READING PASSAGE Block Start

The Royal Bank of Scotland has announced a trial of biometrically linked bank cards. These cards allow a person to use their fingerprint to authenticate contactless purchases over the usual £30 limit. The trial is set to start in April, and last 3 months.

Technical details of the implementation are limited. The card reportedly features a built-in sensor, which is powered passively by the card reader (as the RFID chips in existing bank cards are).

I have two main issues with this concept. The first is: fingerprints as a sole biometric are pretty crap. The second is: considering the low power implications, are they really doing biometric scans?

First up, fingerprints as a biometric access control method. It’s a movie trope to cut off someone’s finger, pop it in a pocket, and use it to open a door somewhere. This would work only on a poorly implemented system; generally, fingerprint access controls use secondary authentication, or at least something a bit more advanced than the plain fingerprint. A system will generally look at the pulse in a finger (or lack thereof) to check that it is indeed a finger that it is reading, and not just a fingerprint on a bit of plastic. Forgers have defeated this method by wearing a fake fingerprint over their own finger, but it’s likely a moot point. The biometric reader on this device would need to be so low powered that it most likely won’t be doing anything complex beyond the initial read.

These bank cards do not contain a battery. They are passively powered by a read/write device when used, as NFC/RFID chips are. These devices don’t do much- they just beacon some data when they are powered. This device however will take some form of fingerprint image, then locate and quantify the key minutiae of the fingerprint. That sounds a bit complex for a passively powered chip. How does the card accomplish all this? In short, I don’t know. Perhaps it uses some sort of cut down methodology. I’d love to have a play with one!

READING PASSAGE Block End
DATA SECTION Block Start

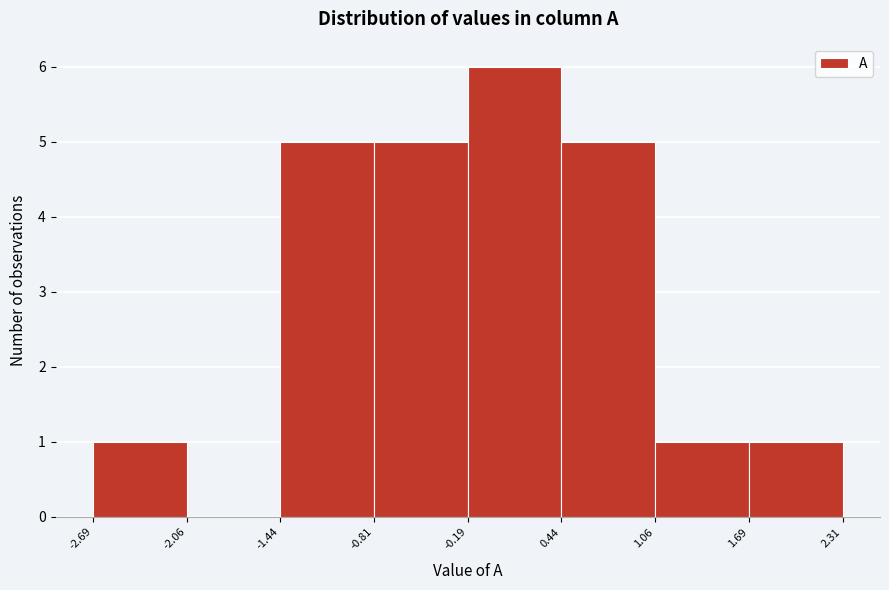

How tall is the bar that spans 1.69 to 2.31 on the x-axis? The values are not printed on the chart, so give them approximately, as read against the axis.

1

DATA SECTION Block End

__EXERCISE 1__.
According to the piece on fingerprint bank cards, how long is the trial meant to last?
__EXERCISE 2__.
Render this sentence from the piece on fingerprint bank cards in Spanish: "These bank cards do not contain a battery."
The charts and their answers play no part in what comes next.

__TASK RESPONSE 1__.
Three months.

__TASK RESPONSE 2__.
Estas tarjetas bancarias no contienen batería.